還有,epub版本最大的優點:不需要網路也可以看。

幾個步驟:

  1. 先用CSNovelCrawler把要抓的小說抓下來,CSNovelCrawler可以從這裡抓:http://rngmontoli.blogspot.tw/2013/06/csnovelcrawler.html
  2. CSNovelCrawler抓下來的檔案是純文字檔,得把它轉成HTML或是doc檔案。
    1. 轉成HTML檔案
    2. 轉成DOC檔案:
  3. 用calibre把HTML或是DOC檔案轉成epub
麻煩的是第二點,一開始是用DOC檔案,但是每一章標題得自己轉成DOC的標題,不然轉出來的epub就沒有bookmark。在WORD內要偵測每一章標題的標題就只能用VBA,但是這玩意的語法很奇怪,微軟文件也沒有很詳細的介紹。最後還是用硬幹法寫出來了,但是速度很差,轉個1MB檔案要快10分鐘。這還可以接受,反正只是放著就好。

最終放棄DOC檔案的契機是,我不是每台電腦都有WORD啊。要換成open office還得重寫open office的script。算了,試試看HTML檔案吧。

首先得先選擇轉HTML檔的語言。C/C++,JAVA跟C#都出局,因為他們處理文字跟檔案實在很麻煩。
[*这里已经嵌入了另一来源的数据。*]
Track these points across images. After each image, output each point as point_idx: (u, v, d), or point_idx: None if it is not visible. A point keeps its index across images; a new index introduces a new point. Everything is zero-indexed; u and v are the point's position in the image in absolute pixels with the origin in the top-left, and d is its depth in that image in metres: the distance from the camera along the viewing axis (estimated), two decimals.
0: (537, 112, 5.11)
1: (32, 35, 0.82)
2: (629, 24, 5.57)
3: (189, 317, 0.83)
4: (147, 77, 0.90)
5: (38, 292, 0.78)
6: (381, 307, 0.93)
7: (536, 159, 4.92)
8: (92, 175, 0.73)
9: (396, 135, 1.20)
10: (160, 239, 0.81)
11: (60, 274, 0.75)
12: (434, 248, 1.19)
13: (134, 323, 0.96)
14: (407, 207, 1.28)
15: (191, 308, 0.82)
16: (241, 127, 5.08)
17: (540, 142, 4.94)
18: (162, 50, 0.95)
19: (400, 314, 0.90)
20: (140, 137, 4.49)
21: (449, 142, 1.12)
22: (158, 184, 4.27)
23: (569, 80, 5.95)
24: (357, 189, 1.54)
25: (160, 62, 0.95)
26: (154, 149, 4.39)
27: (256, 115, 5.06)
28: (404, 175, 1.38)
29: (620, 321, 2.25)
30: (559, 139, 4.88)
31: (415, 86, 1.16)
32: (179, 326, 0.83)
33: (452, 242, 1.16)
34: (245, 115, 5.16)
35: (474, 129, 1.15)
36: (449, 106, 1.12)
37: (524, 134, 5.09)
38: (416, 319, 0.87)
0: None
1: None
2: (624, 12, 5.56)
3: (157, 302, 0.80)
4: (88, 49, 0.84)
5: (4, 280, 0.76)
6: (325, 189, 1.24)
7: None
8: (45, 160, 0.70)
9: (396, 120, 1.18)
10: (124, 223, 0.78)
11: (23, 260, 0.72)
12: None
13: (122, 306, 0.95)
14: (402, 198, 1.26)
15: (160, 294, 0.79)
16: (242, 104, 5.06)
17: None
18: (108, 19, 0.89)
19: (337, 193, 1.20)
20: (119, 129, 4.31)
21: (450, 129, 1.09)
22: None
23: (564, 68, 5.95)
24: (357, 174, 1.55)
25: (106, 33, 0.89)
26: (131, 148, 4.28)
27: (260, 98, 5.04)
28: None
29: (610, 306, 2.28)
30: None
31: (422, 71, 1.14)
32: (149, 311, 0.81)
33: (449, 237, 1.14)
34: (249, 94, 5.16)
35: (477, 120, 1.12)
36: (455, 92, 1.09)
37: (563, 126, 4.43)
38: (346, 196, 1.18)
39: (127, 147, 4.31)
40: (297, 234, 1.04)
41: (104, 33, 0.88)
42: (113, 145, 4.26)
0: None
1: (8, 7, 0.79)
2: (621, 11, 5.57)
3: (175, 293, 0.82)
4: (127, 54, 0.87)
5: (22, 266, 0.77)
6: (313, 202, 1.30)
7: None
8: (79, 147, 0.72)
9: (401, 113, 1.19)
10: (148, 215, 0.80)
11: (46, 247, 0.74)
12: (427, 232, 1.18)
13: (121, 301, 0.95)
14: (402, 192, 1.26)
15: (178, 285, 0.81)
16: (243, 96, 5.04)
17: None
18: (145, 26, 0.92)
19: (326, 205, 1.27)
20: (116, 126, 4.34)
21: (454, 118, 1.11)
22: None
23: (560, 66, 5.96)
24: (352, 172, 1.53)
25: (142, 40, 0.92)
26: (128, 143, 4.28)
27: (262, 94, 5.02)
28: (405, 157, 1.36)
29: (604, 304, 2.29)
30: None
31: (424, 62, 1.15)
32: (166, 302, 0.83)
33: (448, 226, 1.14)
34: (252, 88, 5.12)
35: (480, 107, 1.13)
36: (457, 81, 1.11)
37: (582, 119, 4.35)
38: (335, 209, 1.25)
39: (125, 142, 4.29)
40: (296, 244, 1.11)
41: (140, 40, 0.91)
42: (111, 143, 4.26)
那就來試試看python吧。

結果太好了,沒幾行就可以了。下面是python的程式碼。它做的事情很簡單:

  1. 開檔案
  2. 把一些字轉換掉(主要是空白跟簡體) 
  3. 一行一行找"第x章"這類的文字,有的話就加上<h2>標籤,不然就是<p>標籤。
  4. 如果是<h2>標籤的文字,再把中文數字轉成阿拉伯數字,原因是我不喜歡中文數字,很不直覺跟佔字數。"一千一百一十八"跟"1118"比,我還是喜歡1118。直接在網路上找到這個用即可(https://github.com/binux/binux-tools/blob/master/python/chinese_digit.py)。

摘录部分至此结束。